Now your recovery has become its own incident.

This is why serious resilience is not just failover.

It is controlled recovery.

Backpressure matters.
Retry budgets matter.
Queue draining matters.
Circuit breakers matter.
Rate limit awareness matters.
Runbooks matter.

And boring old institutional memory matters even more.

Railway had already hardened parts of the GitHub rate limit path after a prior incident, which helped reduce damage this time. That is not luck. That is the value of learning properly from past pain.

5. Most teams insure the wrong half of the risk

The Railway incident is not the first time account level cloud risk became real.

In 2024, UniSuper, a major Australian pension fund, had a serious Google Cloud incident where its private cloud environment was deleted because of a misconfiguration. Google later published details saying backups in Google Cloud Storage and third party backup software helped restoration. (https://cloud.google.com/blog/products/infrastructure/details-of-google-cloud-gcve-incident)

So no, account level and provider control plane risk is not some imaginary edge case.

It happens.

But most companies still talk about redundancy like this:

"We use multiple clouds."

Ok, but what does that mean?

Does it mean workloads can run somewhere else?

Or does it mean you can actually operate the business if one provider account disappears?

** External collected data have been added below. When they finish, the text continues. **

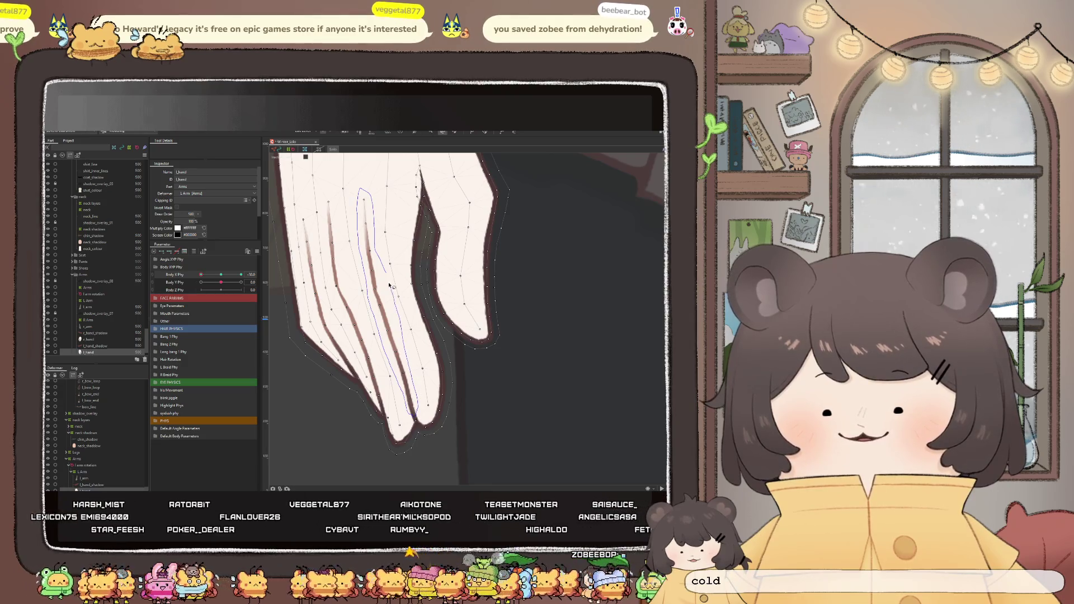
left_click_drag(361, 199, 411, 395)
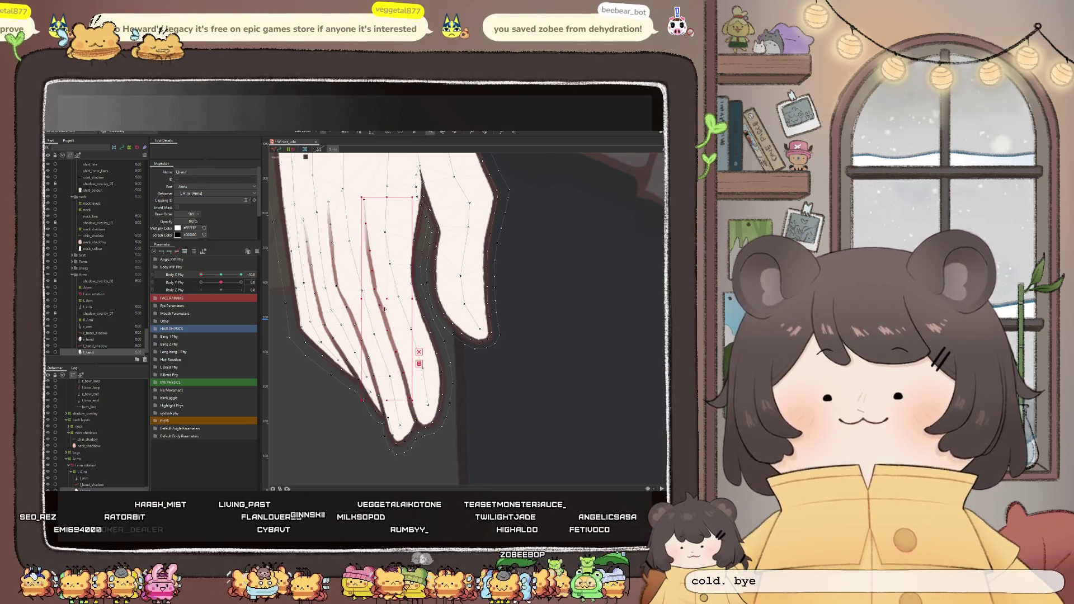
left_click_drag(391, 304, 382, 306)
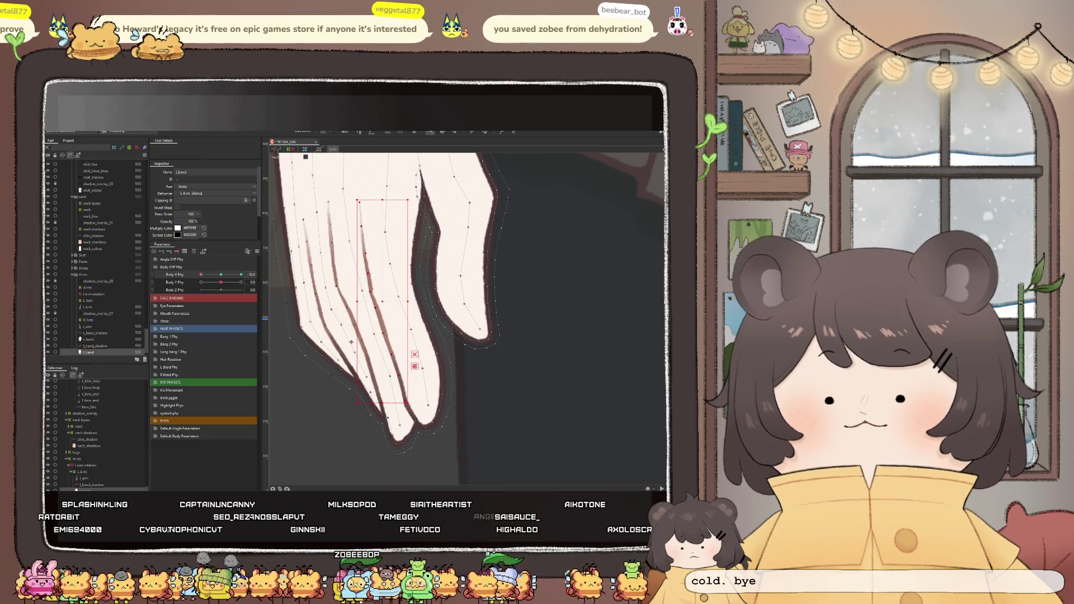
left_click(416, 420)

Those are very different things.

Flexera's 2026 State of the Cloud report shows multi cloud is still a major enterprise pattern, and its report is based on 753 cloud decision makers. (https://info.flexera.com/CM-REPORT-State-of-the-Cloud?lead_source=Organic+Search) But in practice, many companies are multi cloud for procurement, politics, analytics, or workload placement.

Not always for true survivability.

True survivability asks much harder questions.

Can we deploy without this provider?
Can we route without this provider?
Can we authenticate without this provider?
Can we restore backups without this provider?
Can we contact support fast enough?
Can we prove ownership if an automated trust system flags us?
Can we keep serving read only traffic if the control plane dies?
Can we rebuild from another account, another org, or another provider?

That is not as sexy as "active active multi cloud."

But it is probably more useful.

The real takeaway

Railway did have redundancy.

Just not for the layer that failed.

And that is the uncomfortable lesson for the rest of us.

Redundancy at the compute layer does not protect you from account suspension.

Multi region databases do not protect you from provider level identity actions.

Healthy servers do not help when routing control planes cannot tell traffic where to go.

And getting your cloud account back does not mean your service is back.

The next resilience review should not only ask:

"What happens if a region dies?"

It should also ask:

"What happens if our cloud provider suspends our production account by mistake tonight?"